We were now in the Caribbean Sea which is part of the Atlantic Ocean, occupying roughly the watery space to the south and west of the Greater and Lesser Antilles (together once called the West Indies). We disembarked in Bridgetown, Barbados’ capital, and hired a taxi to take us straight away to Graeme Hall Swamp, the site of the first North American record of Grey Heron. To our dismay it was flooded following a week of torrential rains. We could not explore it. But we were not shut out. We found our first hummingbirds of the trip, strictly New World species, “Dr. Boo-boo,” aka the Green-throated Carib, and the Crested Antillean Hummingbird. A wintering Northern Waterthrush popped into view, bobbing his tail rapidly and walking slowly, confidently picking up bugs from the ground. Red-necked Pigeons and the Barbados race of the Yellow Warbler were nice finds. Cattle Egrets were abundant, and a Green Heron squawked its presence before it flew into view, maybe an Ohio visitor like us. On the way back to the ship a trio of Gray Kingbirds was seen on a wire. Back at the Bridgetown Harbor I noticed there were no gulls. I wondered who the jaegers were harassing in their place.

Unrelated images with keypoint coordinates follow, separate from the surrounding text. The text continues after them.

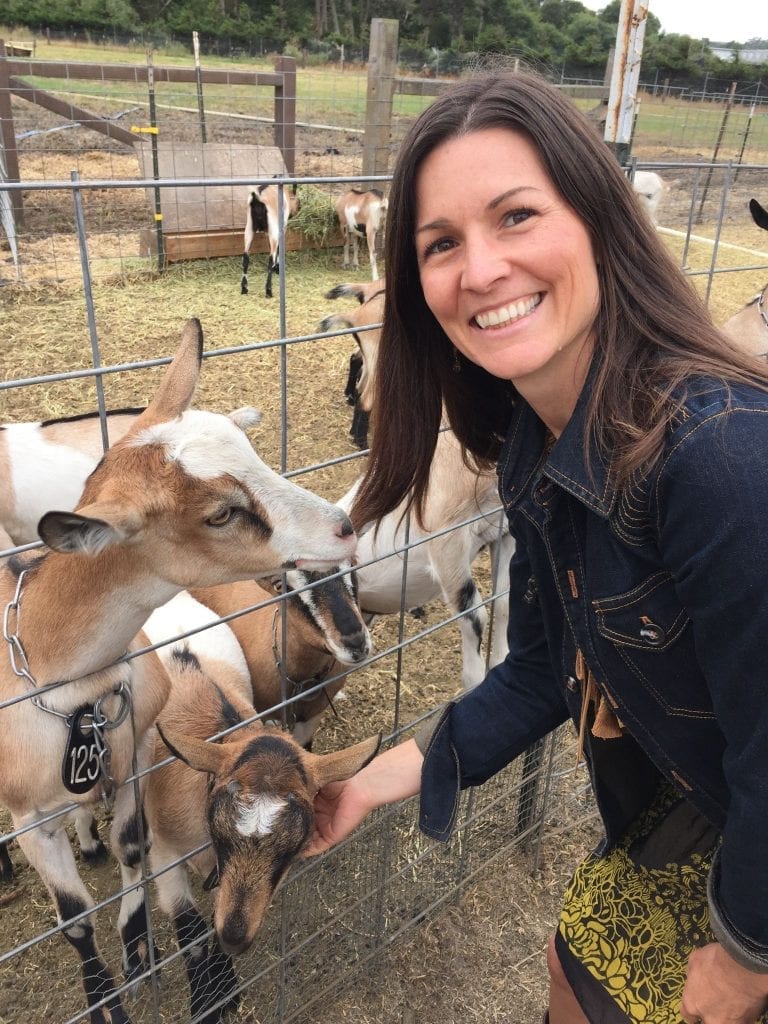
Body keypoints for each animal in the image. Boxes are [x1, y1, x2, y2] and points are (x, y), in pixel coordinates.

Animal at [138, 589, 382, 1024]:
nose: (236, 938)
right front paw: (208, 1002)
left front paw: (224, 985)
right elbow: (189, 924)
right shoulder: (166, 852)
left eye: (289, 852)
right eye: (220, 833)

The next morning we awoke with the island of Martinique in view. We saw more jaegers, six Parasitic and one Pomarine. There were several Royal Terns and a Herring Gull for the jaegers to mug. We hired a car for the morning and traveled up the mountainside. There were lots of hummers especially Purple-throated Caribs in the upper elevations. Carib Grackles were numerous. A good find was a Caribbean Martin at Presque Isle de Caravelle. An out of place Orangequit, a bird from Jamaica, was a real oddity. Perhaps it was an escaped cage bird. A Gray Kingbird was observed calling, “Peepeewee.” Our taxi driver somehow translated this to, “If it’s in your mouth you don’t own it until you swallow it in your stomach,” a bit of colloquial wisdom worth remembering. The Lesser Antillean Pewee, Scaly–breasted Thrasher and Streaked Saltator were all lifers.

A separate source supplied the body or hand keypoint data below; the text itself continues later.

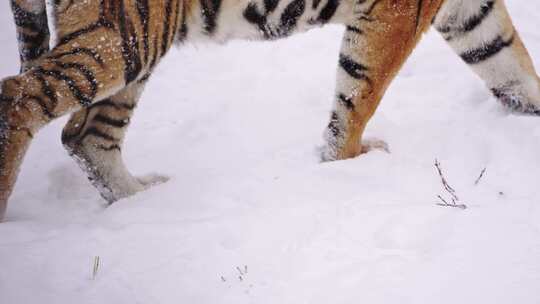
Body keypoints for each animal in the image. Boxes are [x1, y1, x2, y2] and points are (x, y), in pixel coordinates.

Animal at [0, 0, 536, 220]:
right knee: (19, 96)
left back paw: (144, 199)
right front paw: (347, 165)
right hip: (122, 39)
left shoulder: (469, 8)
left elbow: (507, 63)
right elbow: (358, 96)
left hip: (135, 44)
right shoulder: (399, 13)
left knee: (87, 136)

The final day of birding was in St. Thomas, American Virgin Islands. Seventy miles from Charlotte Amalie harbor I was seeing more jaegers, five parasitic, one pomarine and a lone Audubon’s Shearwater. We birded the morning and picked up a Pearly-eyed Thrasher, Antillean Mango and a single migrant Greater Yellowlegs. That afternoon we played the role of another cruise ship tourist and shopped for a few souvenirs in the town. I bought a small gold ingot on a chain when gold was for $35 an ounce and sold it years later when gold leaped to $1,700 per ounce. We arrived in Puerto Rico the next morning but had no time to bird because we had to hurriedly get to the airport to return home. One memorable scene was an elderly frail woman in dark glasses, bundled up in a wheelchair being whisked through the huge mass of disembarking people by a member of the ship’s crew. Susan recognized her. She was actually in her forties, had been at the disco every night partying to the wee hours of the morning. There was not a damn thing wrong with her. Her subterfuge worked, and she was out boarding a bus to the airport before anyone else.


Our final tally was: 18 cities, 12 ports, 12 countries; 133 total species, 84 lifers.